Jeudi 19 mars 2015 — 13 h 55

Salon de thé Souvenances carougeoises avec Henry Perron

Au Salon de thé Souvenances carougeoises du 5 mars 2015, nous rencontrions Monsieur Henry Perron qui nous a raconté avec beaucoup d'humour sa vie sous le Tracel.

Installé depuis 1947, sous le Tracel tout près du Centre nautique, Monsieur Perron a vécu bien des petites histoires au temps où Cap-Rouge ne comptait que 375 personnes au petit village.

Il a connu le magasin général du père Blanchette, sa clochette pour annoncer l'arrivée des clients, l'accueil de Malvina, tout le « cannage » disponible et les fameuses boites à biscuits qui permettaient de choisir les biscuits tant désirés.

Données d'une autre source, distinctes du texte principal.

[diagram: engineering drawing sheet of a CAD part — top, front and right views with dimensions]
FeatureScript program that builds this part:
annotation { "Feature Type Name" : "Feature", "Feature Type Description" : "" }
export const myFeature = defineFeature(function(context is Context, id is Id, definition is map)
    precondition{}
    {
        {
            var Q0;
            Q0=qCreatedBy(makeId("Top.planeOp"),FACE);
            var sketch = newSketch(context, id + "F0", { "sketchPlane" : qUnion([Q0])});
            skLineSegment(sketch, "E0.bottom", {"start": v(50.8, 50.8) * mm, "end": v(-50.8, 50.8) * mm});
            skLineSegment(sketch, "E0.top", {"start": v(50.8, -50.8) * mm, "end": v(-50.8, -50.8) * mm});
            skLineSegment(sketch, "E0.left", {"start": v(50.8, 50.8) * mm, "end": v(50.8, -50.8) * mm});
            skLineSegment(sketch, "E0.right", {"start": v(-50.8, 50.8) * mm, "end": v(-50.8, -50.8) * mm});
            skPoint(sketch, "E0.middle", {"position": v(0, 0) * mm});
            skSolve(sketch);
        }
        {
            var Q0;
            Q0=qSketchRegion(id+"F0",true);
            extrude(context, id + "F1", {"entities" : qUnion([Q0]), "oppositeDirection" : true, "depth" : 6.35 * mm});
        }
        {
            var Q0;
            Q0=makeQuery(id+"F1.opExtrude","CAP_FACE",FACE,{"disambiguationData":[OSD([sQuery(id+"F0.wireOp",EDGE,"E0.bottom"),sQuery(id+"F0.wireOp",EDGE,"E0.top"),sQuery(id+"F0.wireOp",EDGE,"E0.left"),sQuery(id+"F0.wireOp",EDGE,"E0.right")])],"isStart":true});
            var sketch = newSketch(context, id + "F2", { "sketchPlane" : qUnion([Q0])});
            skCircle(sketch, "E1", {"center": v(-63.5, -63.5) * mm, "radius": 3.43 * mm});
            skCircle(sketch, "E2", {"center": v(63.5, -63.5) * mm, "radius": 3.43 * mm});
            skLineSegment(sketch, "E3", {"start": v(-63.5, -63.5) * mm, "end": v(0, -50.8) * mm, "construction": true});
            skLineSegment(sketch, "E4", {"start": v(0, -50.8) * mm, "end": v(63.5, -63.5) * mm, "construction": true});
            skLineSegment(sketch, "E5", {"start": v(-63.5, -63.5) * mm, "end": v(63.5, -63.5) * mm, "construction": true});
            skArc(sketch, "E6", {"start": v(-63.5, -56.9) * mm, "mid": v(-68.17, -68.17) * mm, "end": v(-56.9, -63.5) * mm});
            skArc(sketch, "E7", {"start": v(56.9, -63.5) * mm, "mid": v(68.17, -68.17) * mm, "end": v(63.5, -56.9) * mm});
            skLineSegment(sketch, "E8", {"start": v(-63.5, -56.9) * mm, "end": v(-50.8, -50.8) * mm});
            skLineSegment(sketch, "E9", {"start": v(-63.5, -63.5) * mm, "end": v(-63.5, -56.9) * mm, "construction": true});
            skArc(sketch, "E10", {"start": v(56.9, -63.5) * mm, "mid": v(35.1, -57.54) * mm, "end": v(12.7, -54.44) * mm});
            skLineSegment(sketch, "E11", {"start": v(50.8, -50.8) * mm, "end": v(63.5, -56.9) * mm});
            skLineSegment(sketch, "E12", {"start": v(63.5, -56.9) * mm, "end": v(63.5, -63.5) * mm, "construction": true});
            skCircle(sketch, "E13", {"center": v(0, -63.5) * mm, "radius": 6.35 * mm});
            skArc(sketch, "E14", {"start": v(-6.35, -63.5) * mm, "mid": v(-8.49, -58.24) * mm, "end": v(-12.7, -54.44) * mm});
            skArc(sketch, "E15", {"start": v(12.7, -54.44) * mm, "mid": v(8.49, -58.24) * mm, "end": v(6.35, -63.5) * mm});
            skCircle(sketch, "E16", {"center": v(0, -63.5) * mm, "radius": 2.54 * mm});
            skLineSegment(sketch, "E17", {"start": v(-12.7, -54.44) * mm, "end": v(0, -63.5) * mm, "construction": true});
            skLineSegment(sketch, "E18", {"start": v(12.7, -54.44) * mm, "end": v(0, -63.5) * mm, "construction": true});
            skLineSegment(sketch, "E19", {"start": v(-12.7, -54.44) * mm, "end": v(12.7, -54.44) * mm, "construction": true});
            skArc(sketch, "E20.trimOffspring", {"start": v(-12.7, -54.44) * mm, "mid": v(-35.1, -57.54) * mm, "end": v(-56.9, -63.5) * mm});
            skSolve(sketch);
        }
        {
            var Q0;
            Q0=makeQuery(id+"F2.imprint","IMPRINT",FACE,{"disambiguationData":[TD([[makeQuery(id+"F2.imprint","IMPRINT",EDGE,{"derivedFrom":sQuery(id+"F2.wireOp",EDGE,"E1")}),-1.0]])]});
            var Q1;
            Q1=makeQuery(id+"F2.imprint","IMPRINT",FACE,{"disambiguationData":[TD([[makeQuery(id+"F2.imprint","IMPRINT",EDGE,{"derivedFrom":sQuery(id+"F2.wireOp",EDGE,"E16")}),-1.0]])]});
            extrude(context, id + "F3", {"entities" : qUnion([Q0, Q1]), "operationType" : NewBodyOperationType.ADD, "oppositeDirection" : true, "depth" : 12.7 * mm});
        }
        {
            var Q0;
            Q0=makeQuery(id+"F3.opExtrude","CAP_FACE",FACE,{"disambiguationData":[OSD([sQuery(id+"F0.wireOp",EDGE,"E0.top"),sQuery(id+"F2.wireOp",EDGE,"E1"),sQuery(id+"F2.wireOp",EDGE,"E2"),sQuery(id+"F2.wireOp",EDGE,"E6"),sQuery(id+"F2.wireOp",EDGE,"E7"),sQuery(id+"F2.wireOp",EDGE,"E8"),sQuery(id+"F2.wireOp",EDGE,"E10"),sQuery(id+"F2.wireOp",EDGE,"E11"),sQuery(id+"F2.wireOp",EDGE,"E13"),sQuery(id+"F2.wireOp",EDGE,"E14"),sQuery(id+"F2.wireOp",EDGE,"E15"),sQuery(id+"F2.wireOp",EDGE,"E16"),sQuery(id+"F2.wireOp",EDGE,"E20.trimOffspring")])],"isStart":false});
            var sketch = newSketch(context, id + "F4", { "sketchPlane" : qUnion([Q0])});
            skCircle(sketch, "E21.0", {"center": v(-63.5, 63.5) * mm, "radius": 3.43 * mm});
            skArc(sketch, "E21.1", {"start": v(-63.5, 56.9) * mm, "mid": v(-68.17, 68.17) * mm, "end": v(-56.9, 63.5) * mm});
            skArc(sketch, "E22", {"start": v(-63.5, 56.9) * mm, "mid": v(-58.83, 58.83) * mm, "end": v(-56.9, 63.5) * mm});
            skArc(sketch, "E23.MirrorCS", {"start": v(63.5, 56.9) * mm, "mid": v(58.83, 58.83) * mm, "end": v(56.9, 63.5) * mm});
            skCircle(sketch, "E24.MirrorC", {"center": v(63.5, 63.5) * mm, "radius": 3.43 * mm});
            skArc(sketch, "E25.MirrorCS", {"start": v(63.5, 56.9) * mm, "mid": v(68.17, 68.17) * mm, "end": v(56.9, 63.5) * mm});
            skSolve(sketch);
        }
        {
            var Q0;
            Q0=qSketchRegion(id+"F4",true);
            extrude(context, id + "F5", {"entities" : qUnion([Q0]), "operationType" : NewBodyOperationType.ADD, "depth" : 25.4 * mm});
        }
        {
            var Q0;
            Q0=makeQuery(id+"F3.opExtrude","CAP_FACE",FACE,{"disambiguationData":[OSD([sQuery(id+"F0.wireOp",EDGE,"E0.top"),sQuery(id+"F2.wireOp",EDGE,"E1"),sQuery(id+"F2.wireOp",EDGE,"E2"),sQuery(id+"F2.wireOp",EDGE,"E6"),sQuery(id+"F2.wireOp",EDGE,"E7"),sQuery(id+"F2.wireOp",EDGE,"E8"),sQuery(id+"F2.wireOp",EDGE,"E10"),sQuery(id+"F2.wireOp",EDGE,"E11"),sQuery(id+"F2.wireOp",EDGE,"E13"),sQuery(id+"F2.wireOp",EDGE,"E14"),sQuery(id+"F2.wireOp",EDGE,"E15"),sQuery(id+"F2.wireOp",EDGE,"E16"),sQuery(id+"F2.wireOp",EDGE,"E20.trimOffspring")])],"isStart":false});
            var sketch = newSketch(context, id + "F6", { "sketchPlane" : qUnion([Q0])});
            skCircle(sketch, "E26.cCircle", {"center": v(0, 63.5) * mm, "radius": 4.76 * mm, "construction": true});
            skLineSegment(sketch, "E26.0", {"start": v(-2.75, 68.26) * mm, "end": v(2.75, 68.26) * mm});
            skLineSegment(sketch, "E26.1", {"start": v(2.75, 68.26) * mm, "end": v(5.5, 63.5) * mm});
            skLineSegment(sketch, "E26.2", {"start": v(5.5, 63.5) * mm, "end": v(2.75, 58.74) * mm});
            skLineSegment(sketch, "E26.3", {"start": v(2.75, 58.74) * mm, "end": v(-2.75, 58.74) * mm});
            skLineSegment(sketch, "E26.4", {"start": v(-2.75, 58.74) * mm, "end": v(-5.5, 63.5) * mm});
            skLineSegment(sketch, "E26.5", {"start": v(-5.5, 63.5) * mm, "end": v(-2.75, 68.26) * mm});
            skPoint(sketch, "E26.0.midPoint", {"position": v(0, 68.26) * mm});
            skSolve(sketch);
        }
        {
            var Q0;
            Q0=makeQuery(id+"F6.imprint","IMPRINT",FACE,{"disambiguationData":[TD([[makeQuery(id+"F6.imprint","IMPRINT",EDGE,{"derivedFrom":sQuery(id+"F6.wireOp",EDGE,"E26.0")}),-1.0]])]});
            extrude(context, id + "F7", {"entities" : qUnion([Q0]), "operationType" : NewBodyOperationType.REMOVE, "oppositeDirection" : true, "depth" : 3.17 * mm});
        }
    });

Il a connu aussi les fredaines de jeunesse sur la rivière, sur le Tracel et les aventures avec le bateau de son père amarré au quai de la rivière, en face de l'église. Un bateau qui faisait tellement de bruit que le curé Pouliot demandait à son père de ne pas s'en servir durant la grande messe du dimanche. Le bateau qu'ils étaient obligés de vider avec une « canisse » tout en absorbant les rires des joyeux copains.

Il a connu aussi l'expropriation de plusieurs voisins lors de l'élargissement de la côte de Cap-Rouge. Les chalets du bord de la rivière, les maisons des Robitaille, Trépanier, Thibault, Plante, Bourque et le transfert de la maison Badeau. Grâce aux piliers du Tracel, la maison familiale des Perron a été épargnée d'expropriation. Et c'est ainsi que la vie continue sous le Tracel. Au début les trains passaient au demi-heure; avec le temps, l'horaire a changé, aujourd'hui, il passe quelques trains de temps en temps.

Par la vivacité de son discours, Il nous a fait sentir le bon pain de la boulangerie Blondeau, fait prendre l'autobus qui se rendait en ville. Il nous a amené à la pêche à l'éperlan et raconter les heureuses fins de semaine à Crescent Beach. Avec lui, nous avons fréquenté les petits casse-croûtes du coin, celui du père Beaulieu et celui du père Daniel sans oublier le restaurant de Caroline.

Il y a eu aussi le naufrage d'une goelette, les accidents sur le Tracel, le petit cirque, le ramassage de la « pitoune » sur les berges. Que de souvenirs si bien contés par un amoureux de son patelin. Un après-midi tout en couleurs à l'image de cet homme attachant tout plein de souvenirs de son heureux passé.

Merci de partager de si précieux moments!